DS2 should be fine as they kept nurseries open last time.

megustalacerveza · 13/12/2021 21:12

[quote JanisMoplin]@megustalacerveza Myself I am grateful to be in this country. No booster for me in my home country. On the other hand, I could get medical treatment in my home country.

My DC are having a hard time at the moment. So I am having a hard time too.[/quote]
Maybe they don't need boosters in your home country because they're not on 60,000 cases a day and people walking around maskless all over the place?

JanisMoplin · 13/12/2021 21:22

Yet. They will be soon. I really hope I am wrong and Omicron turns out to be a storm in a teacup.

CouldThisReallyBe · 13/12/2021 21:24

I've been feeling quite positive....until the last few days. Increasing doom and gloom in the news, days getting shorter, friends starting to peel away to visit family for Christmas. And most notably...a sense of foreboding about January lockdown Sad.

User135644 · 13/12/2021 21:27

Trying to enjoy Christmas because January will be awful again.

WoodenReindeer · 13/12/2021 21:28

I'm feeling so stuck. I know that Doing Things would help but it's like I'm frozen and cant do the things I need to do.

Bobholll · 13/12/2021 21:37

Not really. Not yet anyway. Life still feels quite normal at the mo. All our Christmas stuff has gone or is going ahead. We are busy with Christmas stuff at the weekends, mainly kids events & activities. To be honest, so long as my kids are happy then so am I.

I’m bracing myself for the possibility of covid over Christmas. I’m prepared, we have a food shop booked just in case, toys are bought. We’ll make the most of it if it happens..

My only wobble is schools. I will be fucking furious if they close them. Children are so behind with their education, we cannot afford to close them again.

elliejjtiny · 13/12/2021 21:38

Me too. Struggling to go out now that masks are back and rates are high. My autistic child is struggling more than ever and I can't get my covid booster until 7th January.

bumblenbean · 13/12/2021 21:44

Yes. It’s all so fucking relentless and depressing. I know this is what pandemics do but it really does feel never ending. Almost 2 years in and things are still shite.

Trying to hold onto the positives - imagine if we didn’t have vaccines at all…!

AnotherThingToDo · 13/12/2021 21:49

Yep. Horrendously lonely and desperate to see my family.

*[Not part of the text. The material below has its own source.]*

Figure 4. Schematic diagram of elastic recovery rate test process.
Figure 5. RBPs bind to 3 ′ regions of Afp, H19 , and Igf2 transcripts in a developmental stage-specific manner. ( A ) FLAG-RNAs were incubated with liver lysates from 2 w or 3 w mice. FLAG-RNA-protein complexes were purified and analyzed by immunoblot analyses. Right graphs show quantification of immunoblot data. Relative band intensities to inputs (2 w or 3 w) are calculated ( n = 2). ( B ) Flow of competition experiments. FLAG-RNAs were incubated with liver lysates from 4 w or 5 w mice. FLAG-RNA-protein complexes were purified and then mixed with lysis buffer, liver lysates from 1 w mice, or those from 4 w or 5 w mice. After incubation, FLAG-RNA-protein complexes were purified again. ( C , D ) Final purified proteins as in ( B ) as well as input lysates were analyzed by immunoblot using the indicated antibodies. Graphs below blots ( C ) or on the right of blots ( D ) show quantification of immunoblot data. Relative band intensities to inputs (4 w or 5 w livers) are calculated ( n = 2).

AlandAnna · 13/12/2021 21:53

@WoodenReindeer

I'm feeling so stuck. I know that Doing Things would help but it's like I'm frozen and cant do the things I need to do.
Yes, this is how I feel, which I know is a warning sign for my mental health. Hopefully listening to the signs will get me through.
OP posts:
Catatemyhomework · 13/12/2021 21:55

I am feeling rubbish. Caught Covid 3 weeks ago and still have painful chest and back and my head is burning. Trying to keep working but I feel so tired. Christmas is coming and I'm more disorganised than ever. Oldest dd is in final year of A levels and thinks she's going to fail as missed so much school. I think I'm just so tired of everything that I just can't even be bothered any more. That said, it is a rubbish time of year and I know I'll probably feel better in the Spring.